Tu aimes particulièrement la phase de recherche et d’expérimentation des projets ?

Oui, j’aime le côté laboratoire pour expérimenter des choses, me tromper, et ainsi développer ma propre démarche artistique. Je regarde beaucoup d’images, je fais un premier croquis de forme, puis des recherches pour creuser les détails. Pour la lampe Stella en Plexiglas, je me suis inspiré du Bauhaus, de Johannes Itten et de formes épurées, j’ai beaucoup testé les divers emboîtements avant d’arriver à ce résultat d’ailleurs. J’en ai produit une série de 100 exemplaires.
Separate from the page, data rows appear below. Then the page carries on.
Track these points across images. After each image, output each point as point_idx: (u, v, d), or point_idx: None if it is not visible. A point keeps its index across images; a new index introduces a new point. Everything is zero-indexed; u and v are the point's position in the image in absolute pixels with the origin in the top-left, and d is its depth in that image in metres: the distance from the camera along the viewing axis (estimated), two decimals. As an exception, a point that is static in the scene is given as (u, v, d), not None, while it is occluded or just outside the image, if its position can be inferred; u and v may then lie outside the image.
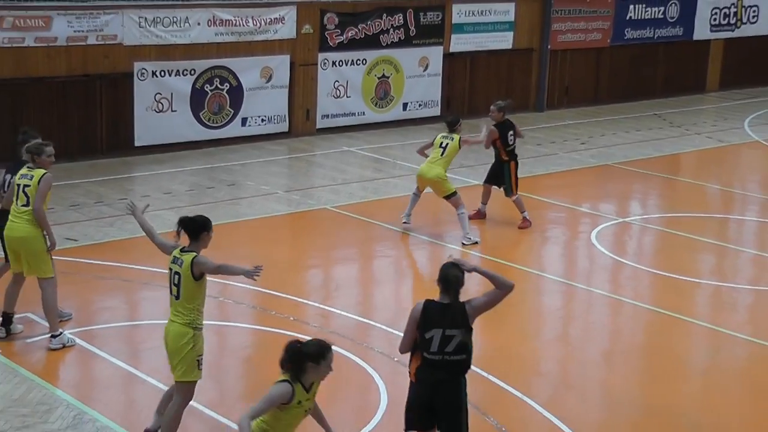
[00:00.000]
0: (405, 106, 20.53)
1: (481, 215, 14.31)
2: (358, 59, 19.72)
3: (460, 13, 20.98)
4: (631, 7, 23.74)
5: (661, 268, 12.64)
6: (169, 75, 17.43)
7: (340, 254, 13.07)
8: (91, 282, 11.47)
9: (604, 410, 9.03)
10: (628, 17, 23.74)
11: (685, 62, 25.22)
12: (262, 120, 18.73)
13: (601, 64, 23.67)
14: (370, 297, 11.93)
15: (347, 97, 19.75)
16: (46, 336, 9.62)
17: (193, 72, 17.66)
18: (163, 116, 17.48)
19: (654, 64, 24.59)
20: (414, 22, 20.30)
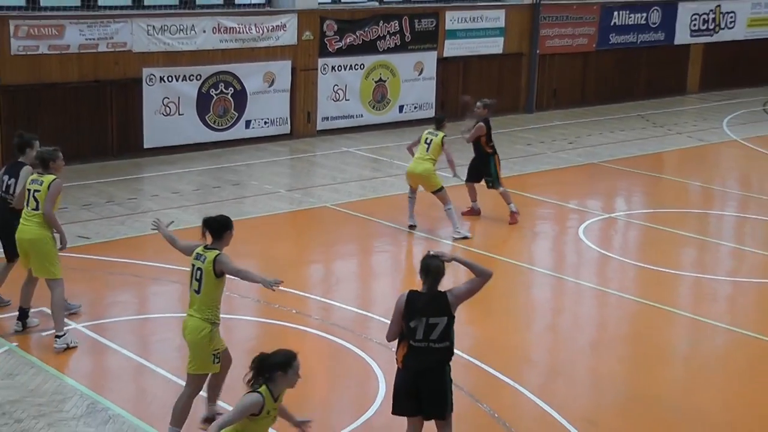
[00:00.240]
0: (401, 108, 20.51)
1: (475, 212, 14.30)
2: (356, 64, 19.70)
3: (453, 20, 20.97)
4: (616, 13, 23.74)
5: (645, 261, 12.65)
6: (177, 80, 17.40)
7: (339, 250, 13.06)
8: (103, 278, 11.45)
9: (592, 396, 9.04)
10: (613, 23, 23.74)
11: (667, 66, 25.22)
12: (265, 122, 18.71)
13: (588, 68, 23.67)
14: (369, 290, 11.93)
15: (346, 100, 19.73)
16: (53, 332, 9.58)
17: (199, 77, 17.64)
18: (170, 119, 17.46)
19: (637, 68, 24.60)
20: (409, 28, 20.28)
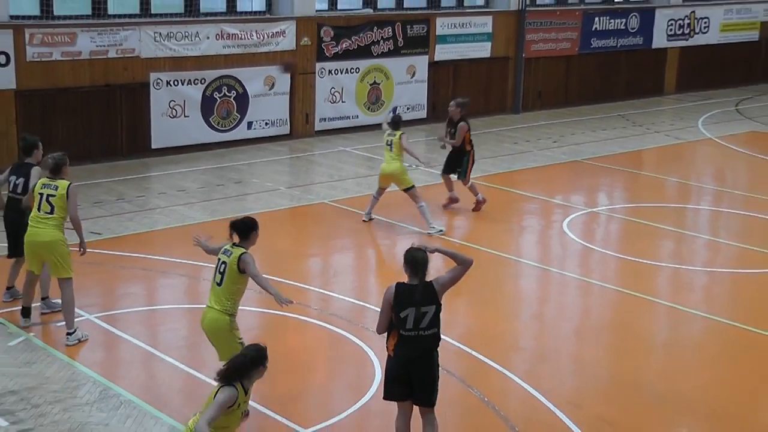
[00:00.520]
0: (395, 109, 20.44)
1: (453, 200, 14.26)
2: (352, 68, 19.65)
3: (443, 26, 20.92)
4: (597, 19, 23.72)
5: (626, 253, 12.65)
6: (182, 84, 17.34)
7: (337, 244, 13.03)
8: (114, 271, 11.42)
9: (576, 381, 9.03)
10: (594, 28, 23.71)
11: (645, 68, 25.20)
12: (266, 123, 18.66)
13: (571, 71, 23.64)
14: (365, 282, 11.92)
15: (342, 102, 19.68)
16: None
17: (203, 81, 17.58)
18: (176, 121, 17.41)
19: (617, 70, 24.57)
20: (402, 34, 20.23)
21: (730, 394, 8.80)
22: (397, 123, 13.48)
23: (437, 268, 9.39)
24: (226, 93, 17.94)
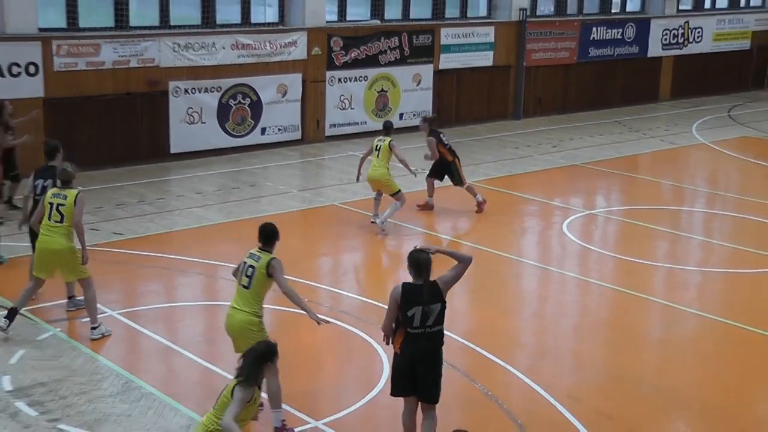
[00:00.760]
0: (401, 116, 20.44)
1: (428, 207, 14.18)
2: (360, 76, 19.66)
3: (447, 36, 20.92)
4: (594, 29, 23.68)
5: (623, 254, 12.63)
6: (199, 92, 17.38)
7: (346, 244, 13.04)
8: (135, 270, 11.45)
9: (575, 375, 9.03)
10: (592, 38, 23.68)
11: (641, 76, 25.15)
12: (279, 129, 18.69)
13: (569, 78, 23.60)
14: (373, 280, 11.92)
15: (351, 109, 19.70)
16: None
17: (219, 89, 17.62)
18: (194, 127, 17.44)
19: (614, 78, 24.52)
20: (408, 43, 20.24)
21: (723, 389, 8.79)
22: (388, 129, 13.39)
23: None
24: (241, 100, 17.97)
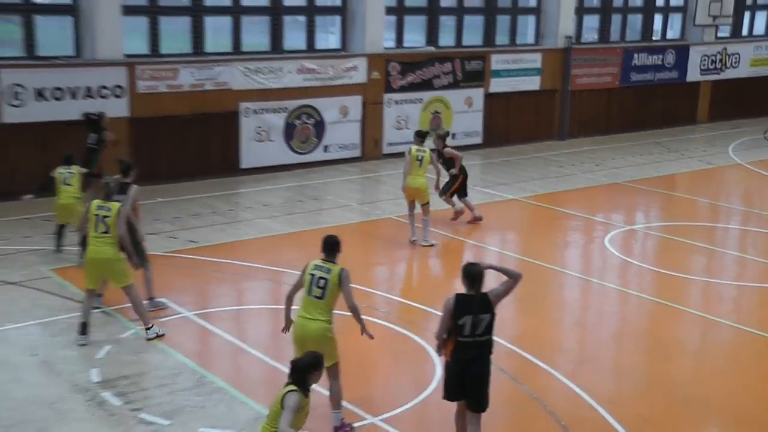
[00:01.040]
0: (453, 135, 20.48)
1: (477, 219, 14.17)
2: (416, 99, 19.78)
3: (497, 62, 20.93)
4: (636, 55, 23.46)
5: (661, 267, 12.49)
6: (267, 112, 17.67)
7: (401, 254, 13.11)
8: (208, 275, 11.67)
9: (614, 381, 8.96)
10: (633, 64, 23.46)
11: (680, 99, 24.82)
12: (340, 147, 18.88)
13: (612, 102, 23.40)
14: (426, 288, 11.97)
15: (407, 129, 19.79)
16: (169, 319, 9.86)
17: (285, 110, 17.88)
18: (262, 145, 17.73)
19: (654, 101, 24.23)
20: (461, 68, 20.30)
21: (756, 401, 8.64)
22: (424, 136, 13.29)
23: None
24: (306, 120, 18.21)
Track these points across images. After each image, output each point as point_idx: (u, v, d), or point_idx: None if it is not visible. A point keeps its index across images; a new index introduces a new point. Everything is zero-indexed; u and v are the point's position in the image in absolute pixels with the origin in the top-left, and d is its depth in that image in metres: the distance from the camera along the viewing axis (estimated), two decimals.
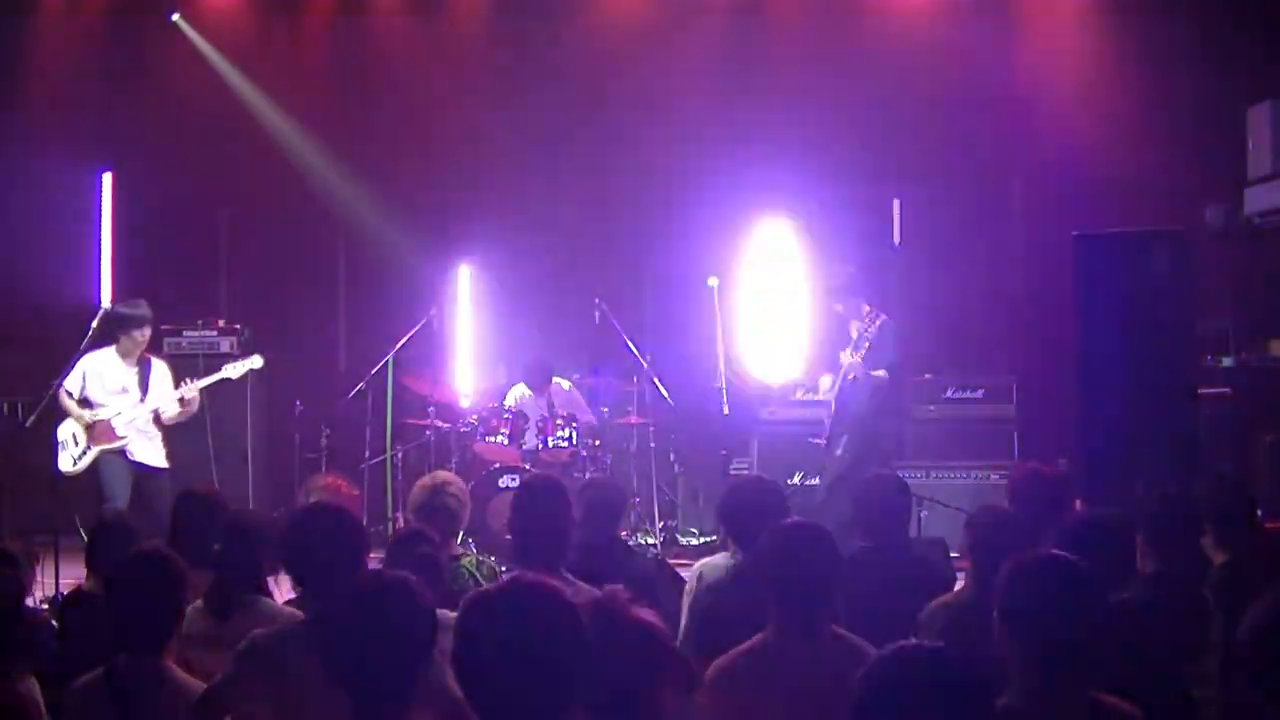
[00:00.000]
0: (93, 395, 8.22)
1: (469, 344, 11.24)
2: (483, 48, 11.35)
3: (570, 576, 4.30)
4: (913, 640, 2.63)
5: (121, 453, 8.20)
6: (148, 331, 8.31)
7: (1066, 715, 2.96)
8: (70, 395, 8.19)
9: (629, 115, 10.98)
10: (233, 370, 8.68)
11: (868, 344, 8.18)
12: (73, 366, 8.19)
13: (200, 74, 11.33)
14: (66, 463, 8.18)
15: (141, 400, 8.24)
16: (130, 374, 8.29)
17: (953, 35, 10.78)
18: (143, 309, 8.28)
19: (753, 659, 3.67)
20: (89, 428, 8.17)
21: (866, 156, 10.79)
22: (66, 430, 8.21)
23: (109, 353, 8.28)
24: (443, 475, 5.39)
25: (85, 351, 8.18)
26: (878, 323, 8.24)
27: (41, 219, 11.12)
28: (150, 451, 8.30)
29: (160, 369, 8.42)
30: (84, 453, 8.17)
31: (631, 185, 11.04)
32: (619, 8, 11.40)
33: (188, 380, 8.39)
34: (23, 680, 3.82)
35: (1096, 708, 2.97)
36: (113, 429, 8.18)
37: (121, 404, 8.22)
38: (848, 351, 8.17)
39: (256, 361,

Le travail du directeur artistique, c’est de créer un univers, de raconter une histoire. Pour un récent shooting avec un artiste, j’ai fait des recherches sur Napoléon, sur ses vêtements et sur les formes, car je cherchais quelque chose d’assez imposant à réinterpréter de manière plus pop. Cela me plaît de chercher des matériaux, et par exemple de trouver des tissus dans des foires pour en faire quelque chose d’unique.

Série Libellule, exposition au Carreau du Temple, 2018

Avant de réaliser des projets fous, on les a d’abord rêvés, de quoi rêves-tu ?

Un de mes rêves les plus fous, même si je suis beaucoup trop jeune, serait de faire une œuvre monumentale, comme Daniel Buren qui est ma première source d’inspiration. Il était ma référence quand j’ai commencé à développer mes projets en Plexiglas et je me suis beaucoup inspiré de son travail et de sa démarche. J’ai eu l’occasion de le rencontrer, et pour moi c’était un moment incroyable.

En fait, j’ai toujours envie que ça aille vite. J’ai beaucoup de projets en ce moment, donc forcément moins de temps pour la création. Je me dis que chaque projet peut être réalisable, et que c’est une question de travail et d’envie, mais je prends les choses dans l’ordre quand les occasions se présentent.